• **To do**:
Swap every "Colegio Hélade" in the items below for "Escuela Hélade" and write out their text again with nothing else altered, leaving the pictures out.

• **Source information**:
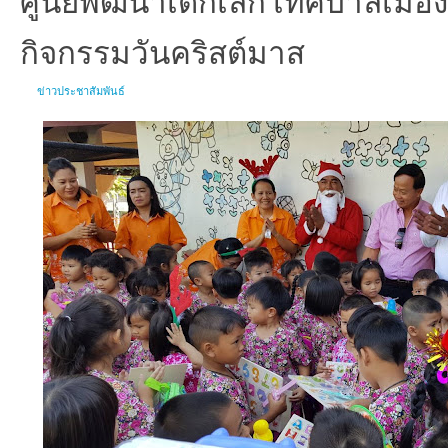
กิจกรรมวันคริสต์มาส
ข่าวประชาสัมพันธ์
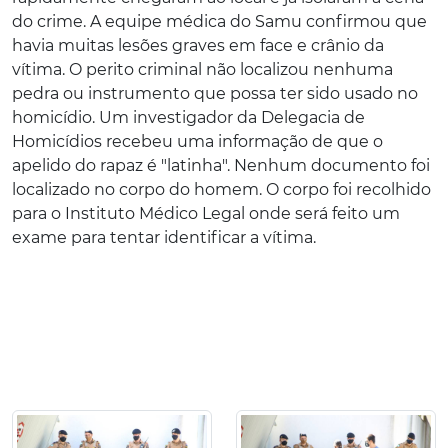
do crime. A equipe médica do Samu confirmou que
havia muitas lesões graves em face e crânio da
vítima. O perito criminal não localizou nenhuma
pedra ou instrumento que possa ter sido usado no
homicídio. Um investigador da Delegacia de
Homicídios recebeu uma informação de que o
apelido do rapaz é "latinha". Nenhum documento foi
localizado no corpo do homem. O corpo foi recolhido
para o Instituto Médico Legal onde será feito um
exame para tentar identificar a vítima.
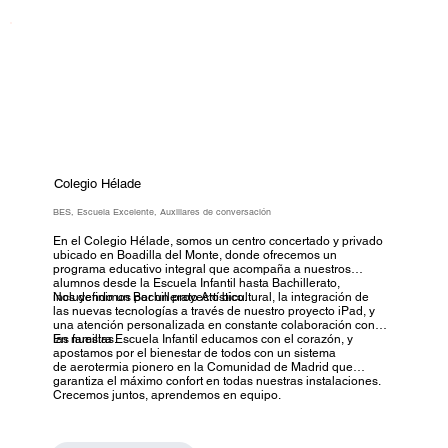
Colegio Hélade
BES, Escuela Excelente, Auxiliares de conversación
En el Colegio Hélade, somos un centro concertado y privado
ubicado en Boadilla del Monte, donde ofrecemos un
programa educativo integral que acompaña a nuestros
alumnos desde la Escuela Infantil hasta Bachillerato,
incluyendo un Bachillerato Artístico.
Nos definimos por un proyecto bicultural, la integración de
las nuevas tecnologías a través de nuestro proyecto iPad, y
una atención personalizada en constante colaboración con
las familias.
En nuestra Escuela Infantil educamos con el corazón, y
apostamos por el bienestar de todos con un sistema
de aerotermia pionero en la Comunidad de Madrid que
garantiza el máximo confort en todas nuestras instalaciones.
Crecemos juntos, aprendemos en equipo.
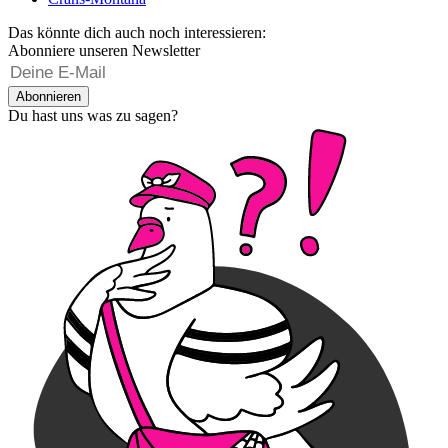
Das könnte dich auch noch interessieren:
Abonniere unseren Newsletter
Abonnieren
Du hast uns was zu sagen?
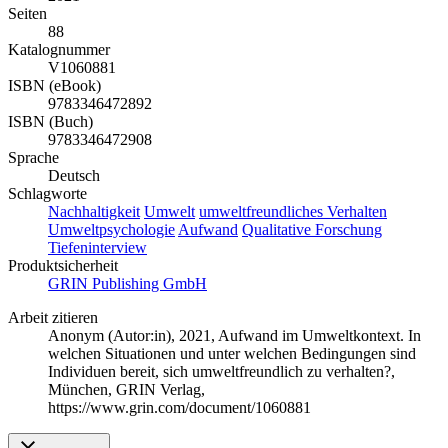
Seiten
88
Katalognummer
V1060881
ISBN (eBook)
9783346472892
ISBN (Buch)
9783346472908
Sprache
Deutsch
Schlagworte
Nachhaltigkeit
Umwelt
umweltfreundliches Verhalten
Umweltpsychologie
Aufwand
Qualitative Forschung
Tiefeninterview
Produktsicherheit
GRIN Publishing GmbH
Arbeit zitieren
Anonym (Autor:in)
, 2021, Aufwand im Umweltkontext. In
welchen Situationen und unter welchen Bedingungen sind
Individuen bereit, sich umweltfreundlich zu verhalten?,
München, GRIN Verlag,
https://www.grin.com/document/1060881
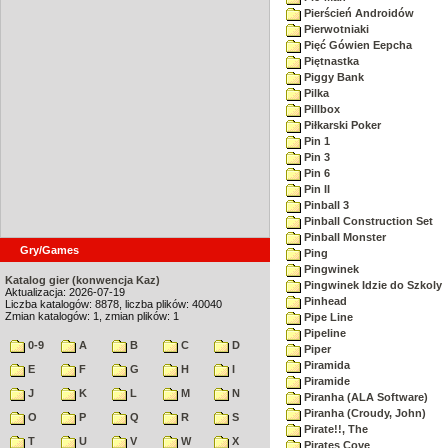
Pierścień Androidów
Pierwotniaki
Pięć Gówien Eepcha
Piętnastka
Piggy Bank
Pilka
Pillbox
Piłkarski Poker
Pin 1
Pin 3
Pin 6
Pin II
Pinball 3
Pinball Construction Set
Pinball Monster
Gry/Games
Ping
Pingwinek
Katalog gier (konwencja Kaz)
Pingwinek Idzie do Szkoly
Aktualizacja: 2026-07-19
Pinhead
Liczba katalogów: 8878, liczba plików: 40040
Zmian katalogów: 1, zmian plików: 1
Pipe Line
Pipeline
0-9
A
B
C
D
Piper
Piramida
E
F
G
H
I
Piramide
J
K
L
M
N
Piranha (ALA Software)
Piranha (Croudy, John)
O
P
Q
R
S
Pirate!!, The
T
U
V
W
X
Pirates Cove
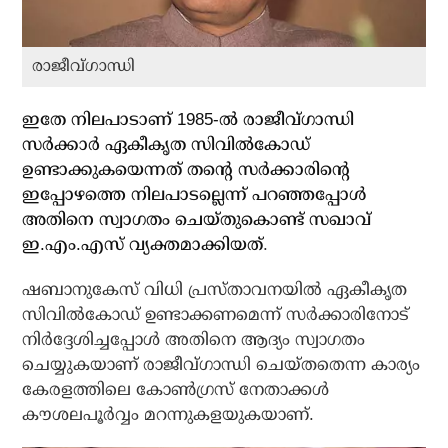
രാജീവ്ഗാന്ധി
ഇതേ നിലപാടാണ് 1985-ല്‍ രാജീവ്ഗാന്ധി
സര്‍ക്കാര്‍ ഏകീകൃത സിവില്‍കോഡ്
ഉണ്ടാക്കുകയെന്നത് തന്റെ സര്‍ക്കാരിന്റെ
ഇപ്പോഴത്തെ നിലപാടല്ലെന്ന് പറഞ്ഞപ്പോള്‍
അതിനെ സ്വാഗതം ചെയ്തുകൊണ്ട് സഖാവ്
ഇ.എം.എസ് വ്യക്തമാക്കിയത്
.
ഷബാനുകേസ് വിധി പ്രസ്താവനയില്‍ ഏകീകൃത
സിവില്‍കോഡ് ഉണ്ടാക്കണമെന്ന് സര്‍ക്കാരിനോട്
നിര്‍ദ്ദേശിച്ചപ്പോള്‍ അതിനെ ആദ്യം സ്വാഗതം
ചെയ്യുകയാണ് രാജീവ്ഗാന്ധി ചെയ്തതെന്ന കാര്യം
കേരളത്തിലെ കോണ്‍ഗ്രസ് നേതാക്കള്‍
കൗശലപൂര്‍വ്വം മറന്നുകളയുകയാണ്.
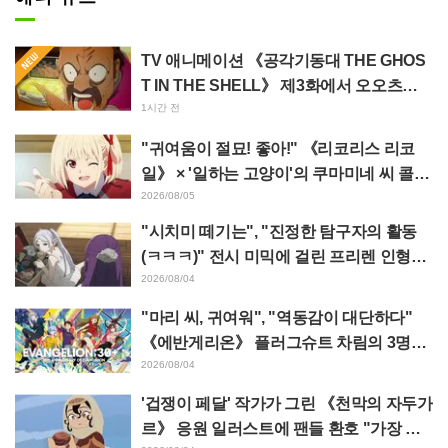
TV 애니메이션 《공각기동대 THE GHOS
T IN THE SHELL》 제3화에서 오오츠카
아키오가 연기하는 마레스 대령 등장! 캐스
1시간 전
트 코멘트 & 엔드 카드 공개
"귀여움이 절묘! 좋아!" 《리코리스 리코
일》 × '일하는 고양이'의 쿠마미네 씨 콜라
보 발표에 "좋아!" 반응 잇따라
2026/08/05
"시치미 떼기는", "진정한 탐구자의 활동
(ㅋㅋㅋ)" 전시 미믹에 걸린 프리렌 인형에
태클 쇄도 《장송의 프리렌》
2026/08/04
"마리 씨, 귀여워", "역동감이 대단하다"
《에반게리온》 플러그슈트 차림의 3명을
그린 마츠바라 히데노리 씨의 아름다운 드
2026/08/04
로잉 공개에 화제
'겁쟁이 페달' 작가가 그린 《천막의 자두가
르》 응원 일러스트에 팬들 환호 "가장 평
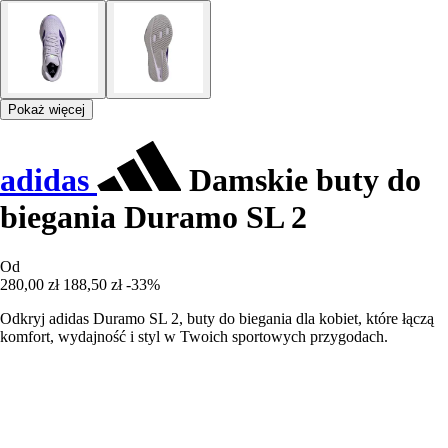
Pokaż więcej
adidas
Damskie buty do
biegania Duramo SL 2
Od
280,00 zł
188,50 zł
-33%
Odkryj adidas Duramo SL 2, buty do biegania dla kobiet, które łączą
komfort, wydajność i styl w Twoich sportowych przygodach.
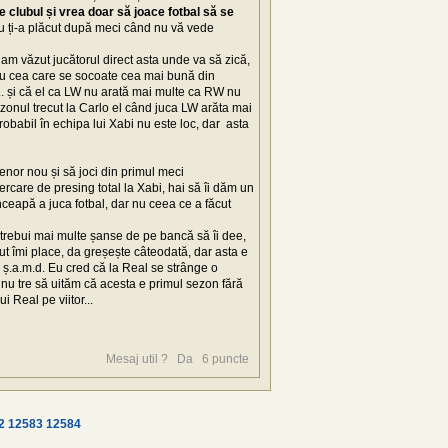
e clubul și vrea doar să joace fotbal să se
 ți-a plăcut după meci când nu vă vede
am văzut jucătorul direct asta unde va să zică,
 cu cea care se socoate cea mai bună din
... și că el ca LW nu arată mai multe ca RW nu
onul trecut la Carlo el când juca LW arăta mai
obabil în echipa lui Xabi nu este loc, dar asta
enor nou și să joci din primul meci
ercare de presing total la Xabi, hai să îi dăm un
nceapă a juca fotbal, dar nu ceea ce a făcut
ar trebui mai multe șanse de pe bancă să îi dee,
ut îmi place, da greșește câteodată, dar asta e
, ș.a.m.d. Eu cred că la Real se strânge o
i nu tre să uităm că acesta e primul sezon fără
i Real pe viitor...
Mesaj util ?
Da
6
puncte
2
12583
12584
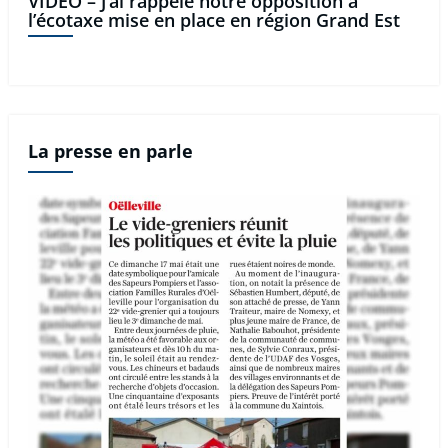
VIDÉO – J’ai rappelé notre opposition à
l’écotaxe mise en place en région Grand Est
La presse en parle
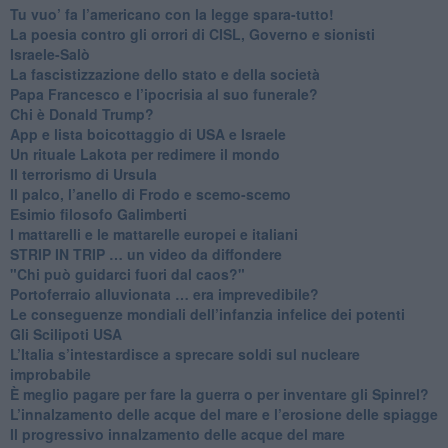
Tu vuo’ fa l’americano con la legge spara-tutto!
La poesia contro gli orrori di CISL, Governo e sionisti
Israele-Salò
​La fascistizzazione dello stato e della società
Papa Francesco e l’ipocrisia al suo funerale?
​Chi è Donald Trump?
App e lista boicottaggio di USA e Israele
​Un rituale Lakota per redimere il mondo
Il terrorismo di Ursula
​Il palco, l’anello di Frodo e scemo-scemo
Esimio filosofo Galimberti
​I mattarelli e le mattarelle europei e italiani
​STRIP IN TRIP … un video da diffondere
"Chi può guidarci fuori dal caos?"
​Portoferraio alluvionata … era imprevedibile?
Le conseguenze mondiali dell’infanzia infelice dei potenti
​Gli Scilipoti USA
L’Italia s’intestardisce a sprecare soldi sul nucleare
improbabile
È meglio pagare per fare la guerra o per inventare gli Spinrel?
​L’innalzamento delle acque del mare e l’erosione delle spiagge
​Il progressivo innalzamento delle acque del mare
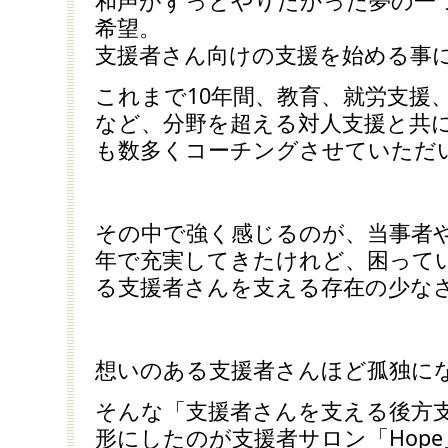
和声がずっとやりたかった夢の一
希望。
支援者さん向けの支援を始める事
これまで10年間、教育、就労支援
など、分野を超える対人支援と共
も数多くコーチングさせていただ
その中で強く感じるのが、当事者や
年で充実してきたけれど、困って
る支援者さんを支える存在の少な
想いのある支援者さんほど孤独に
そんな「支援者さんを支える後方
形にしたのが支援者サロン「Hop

• **Task response**:
กิจกรรมวันคริสต์มาส
ข่าวประชาสัมพันธ์
do crime. A equipe médica do Samu confirmou que
havia muitas lesões graves em face e crânio da
vítima. O perito criminal não localizou nenhuma
pedra ou instrumento que possa ter sido usado no
homicídio. Um investigador da Delegacia de
Homicídios recebeu uma informação de que o
apelido do rapaz é "latinha". Nenhum documento foi
localizado no corpo do homem. O corpo foi recolhido
para o Instituto Médico Legal onde será feito um
exame para tentar identificar a vítima.
Escuela Hélade
BES, Escuela Excelente, Auxiliares de conversación
En el Escuela Hélade, somos un centro concertado y privado
ubicado en Boadilla del Monte, donde ofrecemos un
programa educativo integral que acompaña a nuestros
alumnos desde la Escuela Infantil hasta Bachillerato,
incluyendo un Bachillerato Artístico.
Nos definimos por un proyecto bicultural, la integración de
las nuevas tecnologías a través de nuestro proyecto iPad, y
una atención personalizada en constante colaboración con
las familias.
En nuestra Escuela Infantil educamos con el corazón, y
apostamos por el bienestar de todos con un sistema
de aerotermia pionero en la Comunidad de Madrid que
garantiza el máximo confort en todas nuestras instalaciones.
Crecemos juntos, aprendemos en equipo.
Das könnte dich auch noch interessieren:
Abonniere unseren Newsletter
Abonnieren
Du hast uns was zu sagen?
Seiten
88
Katalognummer
V1060881
ISBN (eBook)
9783346472892
ISBN (Buch)
9783346472908
Sprache
Deutsch
Schlagworte
Nachhaltigkeit
Umwelt
umweltfreundliches Verhalten
Umweltpsychologie
Aufwand
Qualitative Forschung
Tiefeninterview
Produktsicherheit
GRIN Publishing GmbH
Arbeit zitieren
Anonym (Autor:in)
, 2021, Aufwand im Umweltkontext. In
welchen Situationen und unter welchen Bedingungen sind
Individuen bereit, sich umweltfreundlich zu verhalten?,
München, GRIN Verlag,
https://www.grin.com/document/1060881
Pierścień Androidów
Pierwotniaki
Pięć Gówien Eepcha
Piętnastka
Piggy Bank
Pilka
Pillbox
Piłkarski Poker
Pin 1
Pin 3
Pin 6
Pin II
Pinball 3
Pinball Construction Set
Pinball Monster
Gry/Games
Ping
Pingwinek
Katalog gier (konwencja Kaz)
Pingwinek Idzie do Szkoly
Aktualizacja: 2026-07-19
Pinhead
Liczba katalogów: 8878, liczba plików: 40040
Zmian katalogów: 1, zmian plików: 1
Pipe Line
Pipeline
0-9
A
B
C
D
Piper
Piramida
E
F
G
H
I
Piramide
J
K
L
M
N
Piranha (ALA Software)
Piranha (Croudy, John)
O
P
Q
R
S
Pirate!!, The
T
U
V
W
X
Pirates Cove
രാജീവ്ഗാന്ധി
ഇതേ നിലപാടാണ് 1985-ല്‍ രാജീവ്ഗാന്ധി
സര്‍ക്കാര്‍ ഏകീകൃത സിവില്‍കോഡ്
ഉണ്ടാക്കുകയെന്നത് തന്റെ സര്‍ക്കാരിന്റെ
ഇപ്പോഴത്തെ നിലപാടല്ലെന്ന് പറഞ്ഞപ്പോള്‍
അതിനെ സ്വാഗതം ചെയ്തുകൊണ്ട് സഖാവ്
ഇ.എം.എസ് വ്യക്തമാക്കിയത്
.
ഷബാനുകേസ് വിധി പ്രസ്താവനയില്‍ ഏകീകൃത
സിവില്‍കോഡ് ഉണ്ടാക്കണമെന്ന് സര്‍ക്കാരിനോട്
നിര്‍ദ്ദേശിച്ചപ്പോള്‍ അതിനെ ആദ്യം സ്വാഗതം
ചെയ്യുകയാണ് രാജീവ്ഗാന്ധി ചെയ്തതെന്ന കാര്യം
കേരളത്തിലെ കോണ്‍ഗ്രസ് നേതാക്കള്‍
കൗശലപൂര്‍വ്വം മറന്നുകളയുകയാണ്.
TV 애니메이션 《공각기동대 THE GHOS
T IN THE SHELL》 제3화에서 오오츠카
아키오가 연기하는 마레스 대령 등장! 캐스
1시간 전
트 코멘트 & 엔드 카드 공개
"귀여움이 절묘! 좋아!" 《리코리스 리코
일》 × '일하는 고양이'의 쿠마미네 씨 콜라
보 발표에 "좋아!" 반응 잇따라
2026/08/05
"시치미 떼기는", "진정한 탐구자의 활동
(ㅋㅋㅋ)" 전시 미믹에 걸린 프리렌 인형에
태클 쇄도 《장송의 프리렌》
2026/08/04
"마리 씨, 귀여워", "역동감이 대단하다"
《에반게리온》 플러그슈트 차림의 3명을
그린 마츠바라 히데노리 씨의 아름다운 드
2026/08/04
로잉 공개에 화제
'겁쟁이 페달' 작가가 그린 《천막의 자두가
르》 응원 일러스트에 팬들 환호 "가장 평
Pokaż więcej
adidas
Damskie buty do
biegania Duramo SL 2
Od
280,00 zł
188,50 zł
-33%
Odkryj adidas Duramo SL 2, buty do biegania dla kobiet, które łączą
komfort, wydajność i styl w Twoich sportowych przygodach.
e clubul și vrea doar să joace fotbal să se
 ți-a plăcut după meci când nu vă vede
am văzut jucătorul direct asta unde va să zică,
 cu cea care se socoate cea mai bună din
... și că el ca LW nu arată mai multe ca RW nu
onul trecut la Carlo el când juca LW arăta mai
obabil în echipa lui Xabi nu este loc, dar asta
enor nou și să joci din primul meci
ercare de presing total la Xabi, hai să îi dăm un
nceapă a juca fotbal, dar nu ceea ce a făcut
ar trebui mai multe șanse de pe bancă să îi dee,
ut îmi place, da greșește câteodată, dar asta e
, ș.a.m.d. Eu cred că la Real se strânge o
i nu tre să uităm că acesta e primul sezon fără
i Real pe viitor...
Mesaj util ?
Da
6
puncte
2
12583
12584
VIDÉO – J’ai rappelé notre opposition à
l’écotaxe mise en place en région Grand Est
La presse en parle
Tu vuo’ fa l’americano con la legge spara-tutto!
La poesia contro gli orrori di CISL, Governo e sionisti
Israele-Salò
​La fascistizzazione dello stato e della società
Papa Francesco e l’ipocrisia al suo funerale?
​Chi è Donald Trump?
App e lista boicottaggio di USA e Israele
​Un rituale Lakota per redimere il mondo
Il terrorismo di Ursula
​Il palco, l’anello di Frodo e scemo-scemo
Esimio filosofo Galimberti
​I mattarelli e le mattarelle europei e italiani
​STRIP IN TRIP … un video da diffondere
"Chi può guidarci fuori dal caos?"
​Portoferraio alluvionata … era imprevedibile?
Le conseguenze mondiali dell’infanzia infelice dei potenti
​Gli Scilipoti USA
L’Italia s’intestardisce a sprecare soldi sul nucleare
improbabile
È meglio pagare per fare la guerra o per inventare gli Spinrel?
​L’innalzamento delle acque del mare e l’erosione delle spiagge
​Il progressivo innalzamento delle acque del mare
和声がずっとやりたかった夢の一
希望。
支援者さん向けの支援を始める事
これまで10年間、教育、就労支援
など、分野を超える対人支援と共
も数多くコーチングさせていただ
その中で強く感じるのが、当事者や
年で充実してきたけれど、困って
る支援者さんを支える存在の少な
想いのある支援者さんほど孤独に
そんな「支援者さんを支える後方
形にしたのが支援者サロン「Hop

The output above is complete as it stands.